• [Work to complete]
Omit all pictures, and print word for word only the lines from the one containing "left: 220px ->" through the end of the data.

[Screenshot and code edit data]
+ + + +

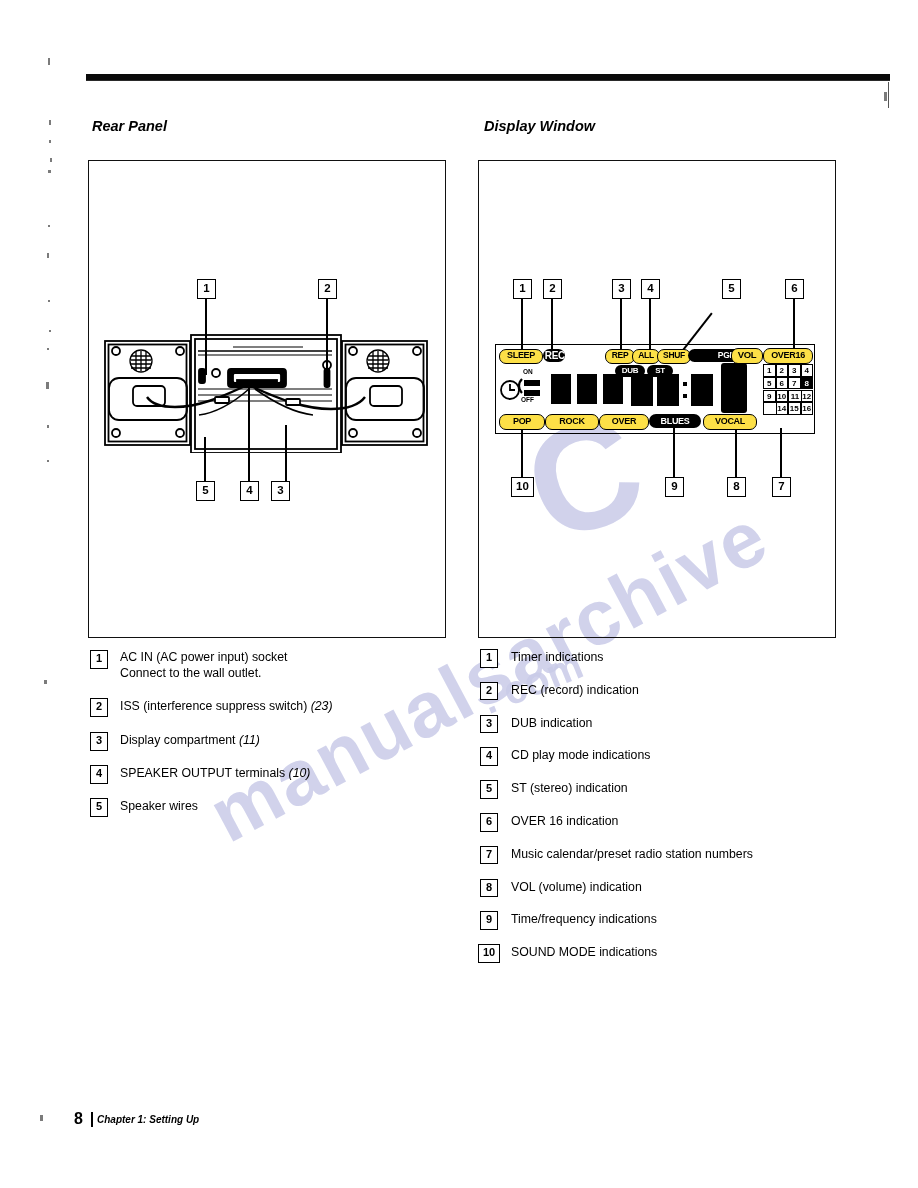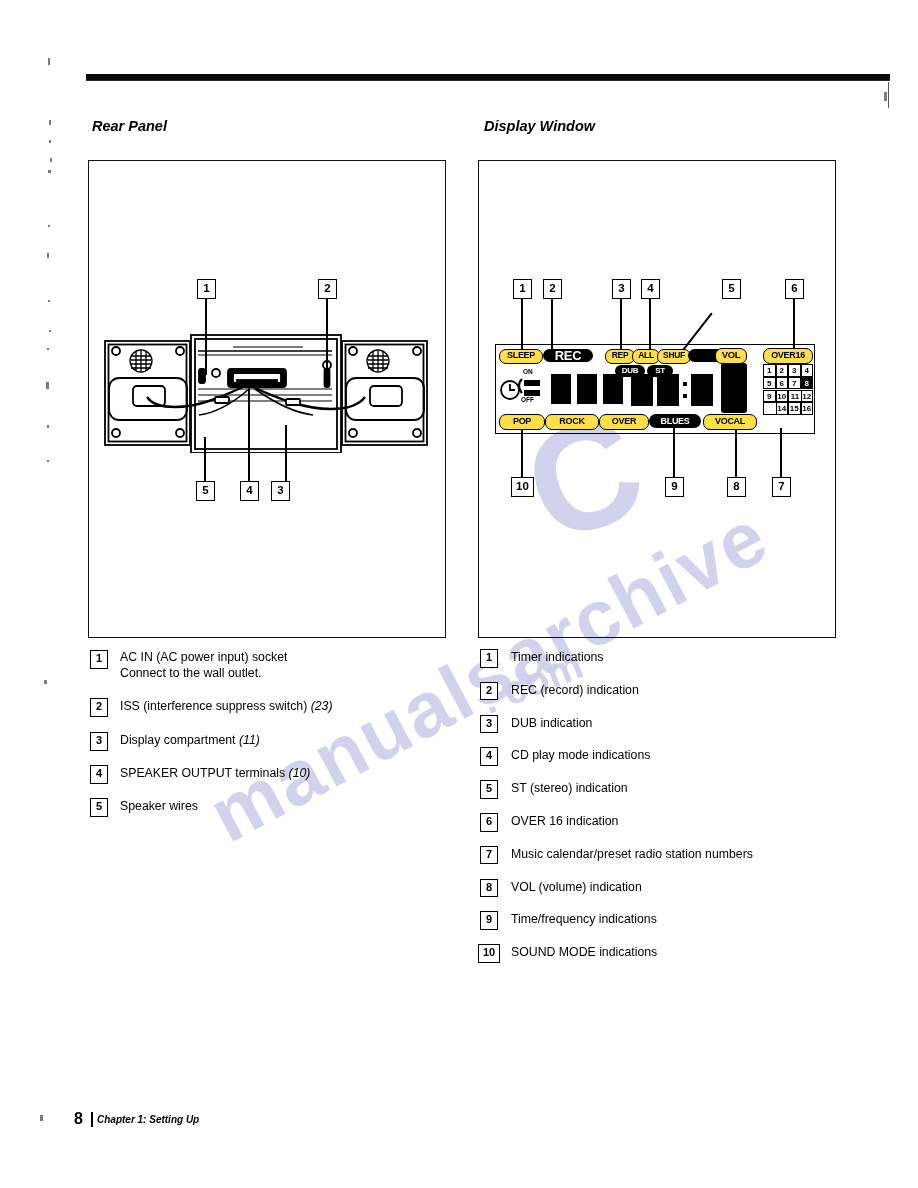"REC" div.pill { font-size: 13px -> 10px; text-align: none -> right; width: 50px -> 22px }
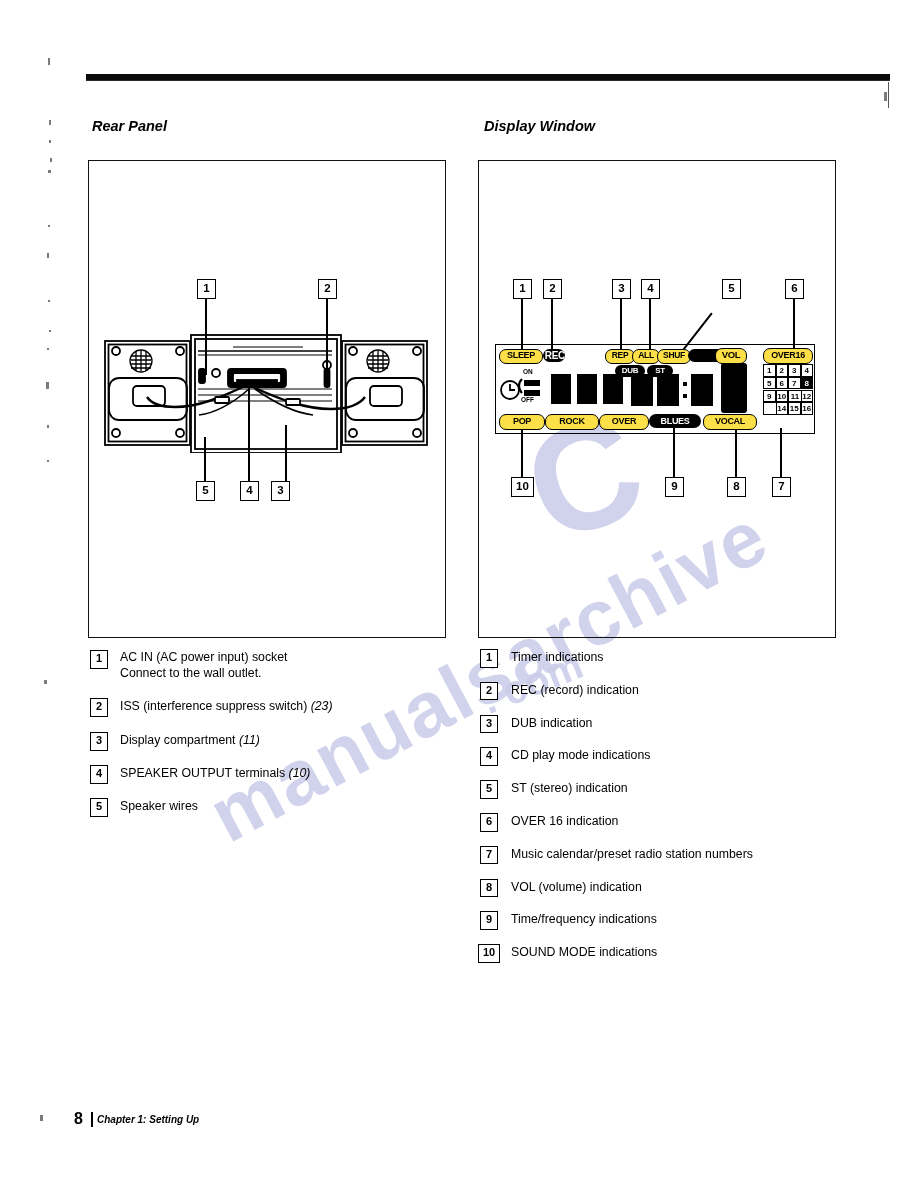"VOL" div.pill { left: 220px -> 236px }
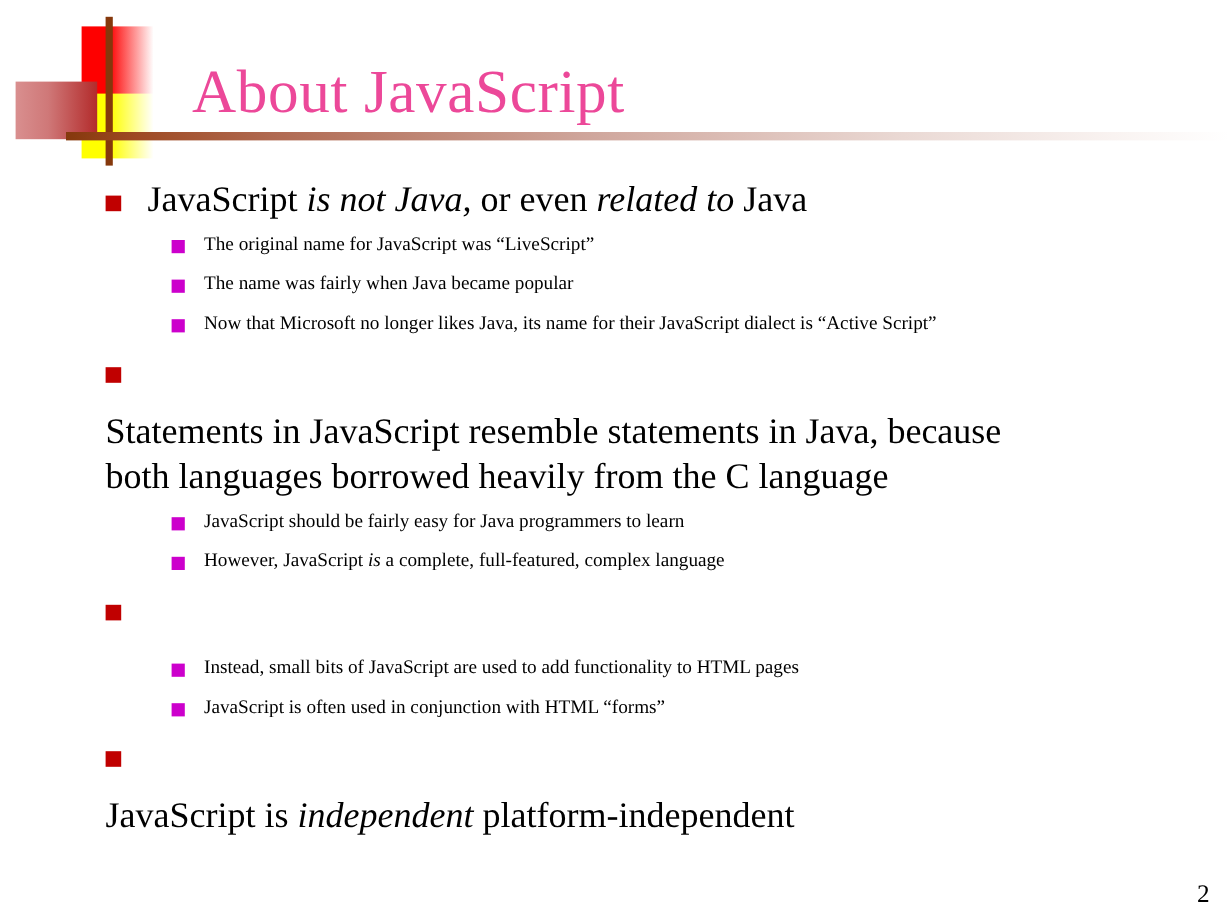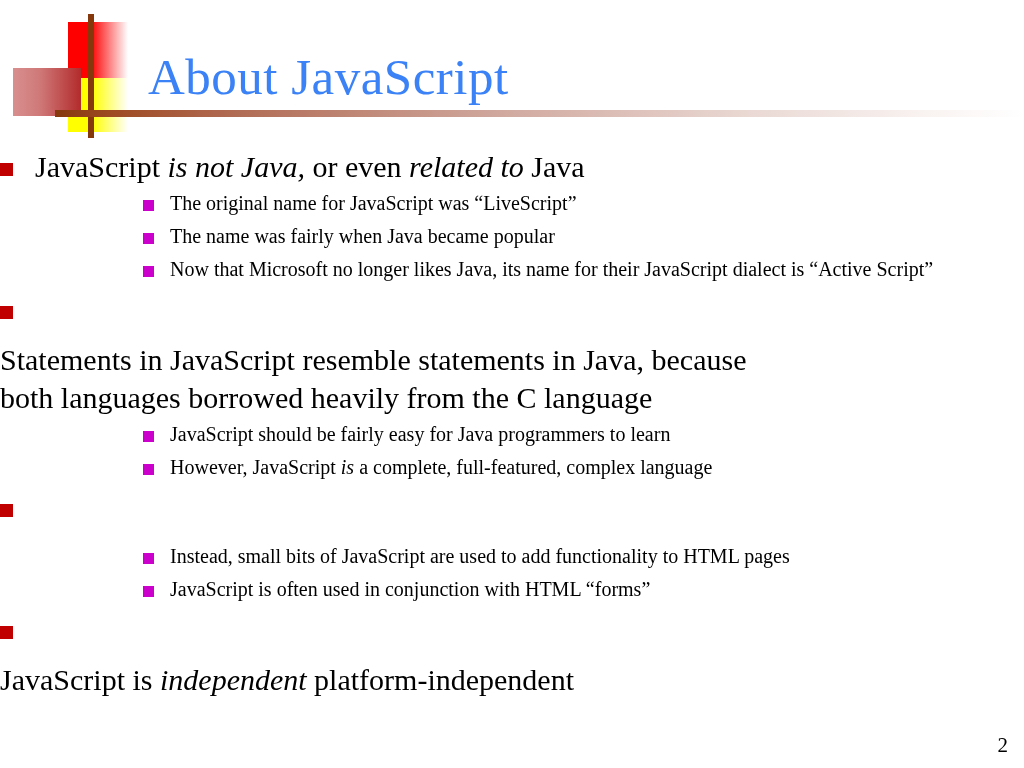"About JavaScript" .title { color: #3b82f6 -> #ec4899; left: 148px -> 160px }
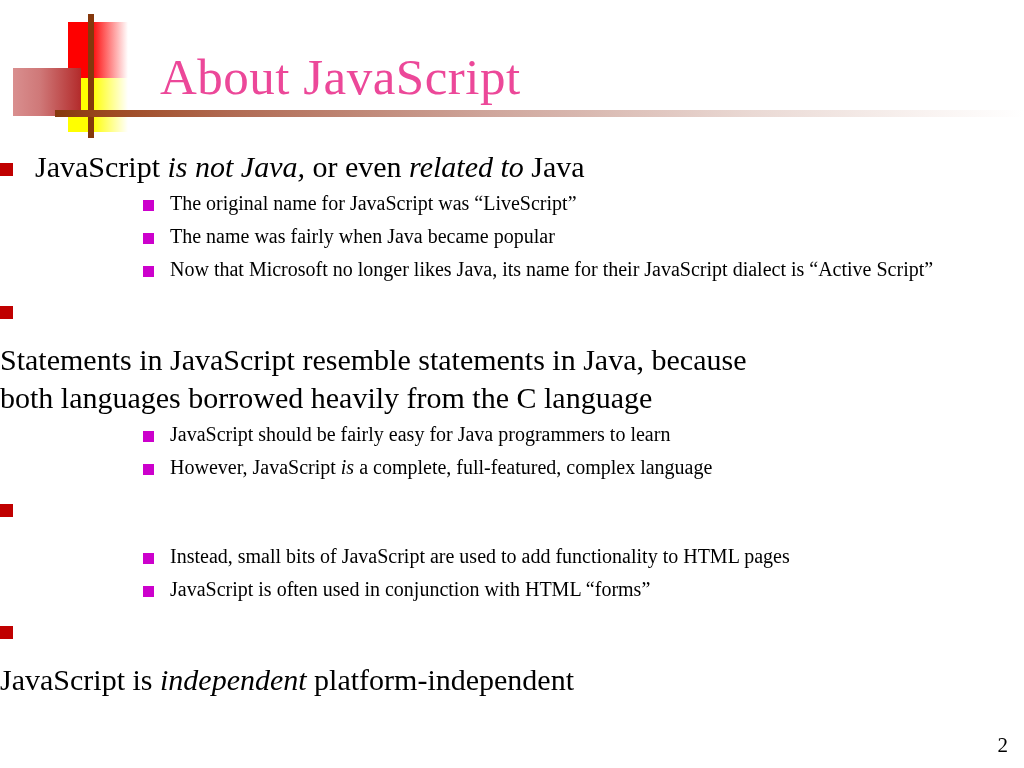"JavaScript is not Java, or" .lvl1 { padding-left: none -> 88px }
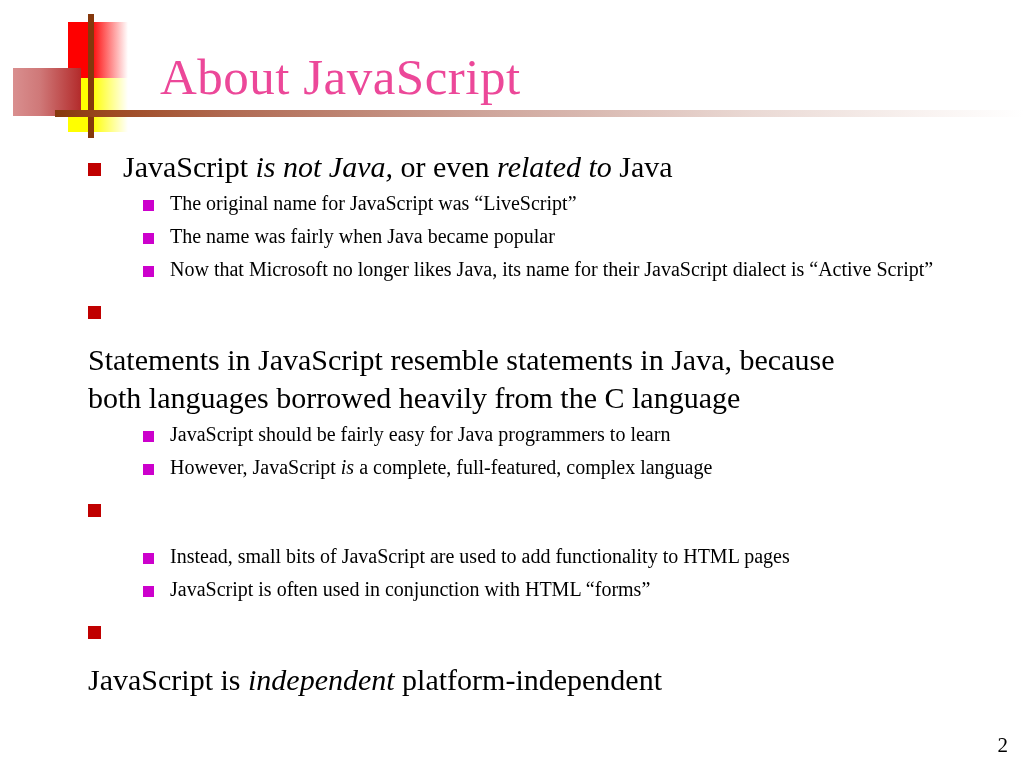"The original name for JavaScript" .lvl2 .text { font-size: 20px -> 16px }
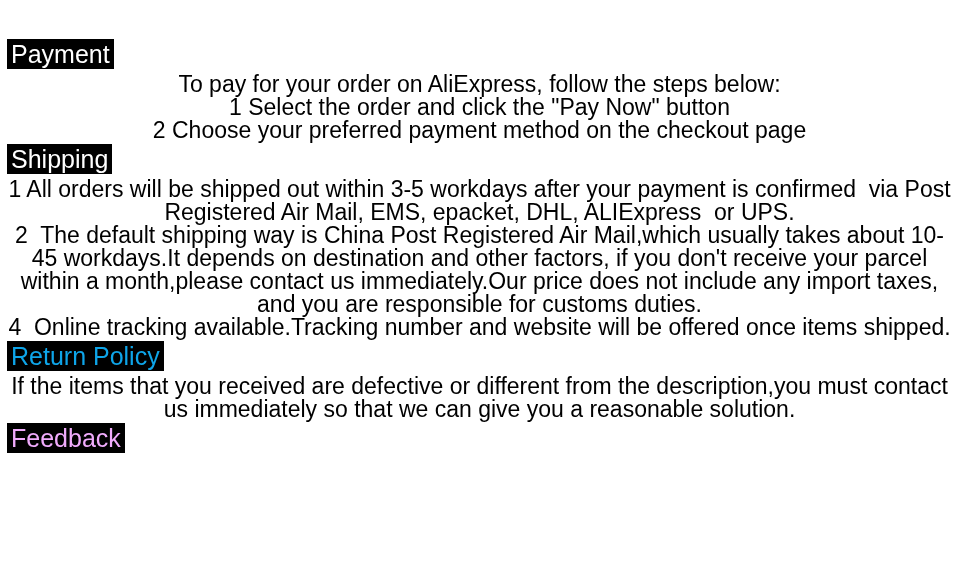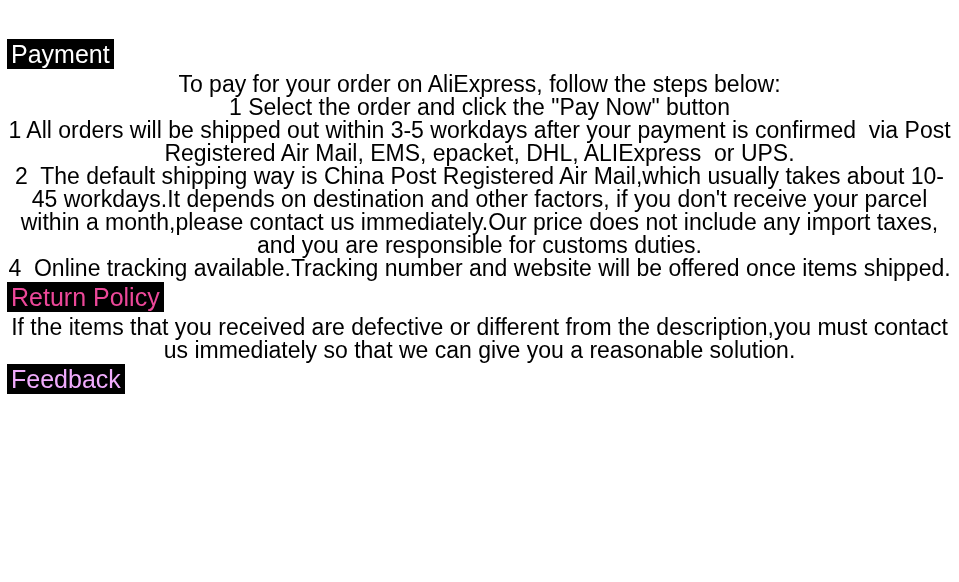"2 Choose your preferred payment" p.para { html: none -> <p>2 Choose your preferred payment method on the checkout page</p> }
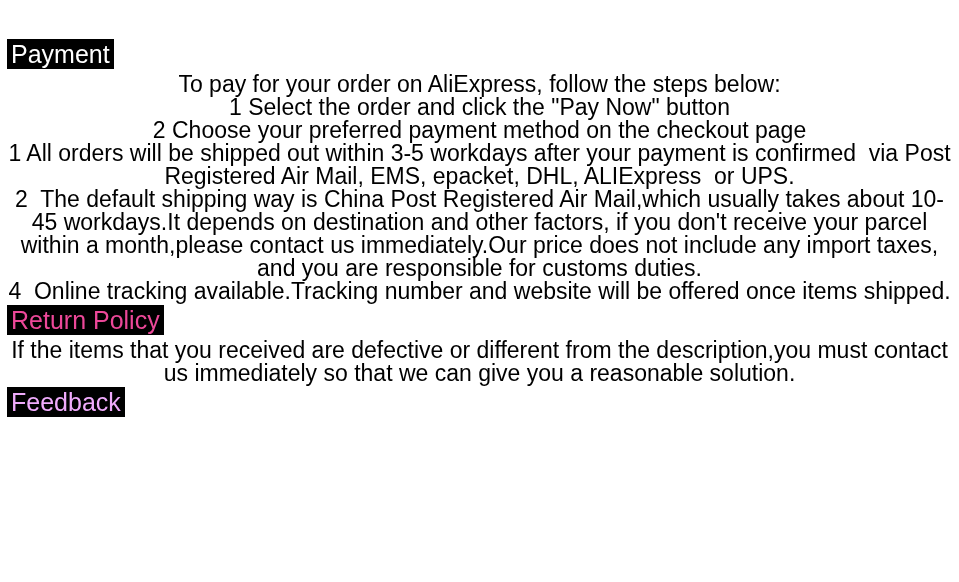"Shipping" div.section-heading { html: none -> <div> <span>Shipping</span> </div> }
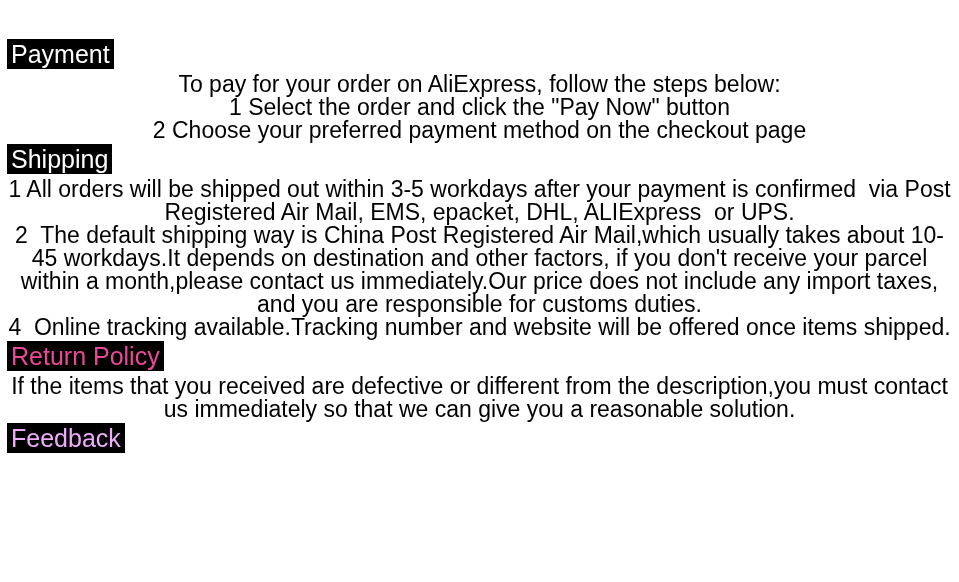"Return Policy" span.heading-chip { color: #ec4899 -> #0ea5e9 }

+ + + +

• [Task answer]
"VOL" div.pill { left: 220px -> 236px }
"About JavaScript" .title { color: #3b82f6 -> #ec4899; left: 148px -> 160px }
"JavaScript is not Java, or" .lvl1 { padding-left: none -> 88px }
"The original name for JavaScript" .lvl2 .text { font-size: 20px -> 16px }
"2 Choose your preferred payment" p.para { html: none -> <p>2 Choose your preferred payment method on the checkout page</p> }
"Shipping" div.section-heading { html: none -> <div> <span>Shipping</span> </div> }
"Return Policy" span.heading-chip { color: #ec4899 -> #0ea5e9 }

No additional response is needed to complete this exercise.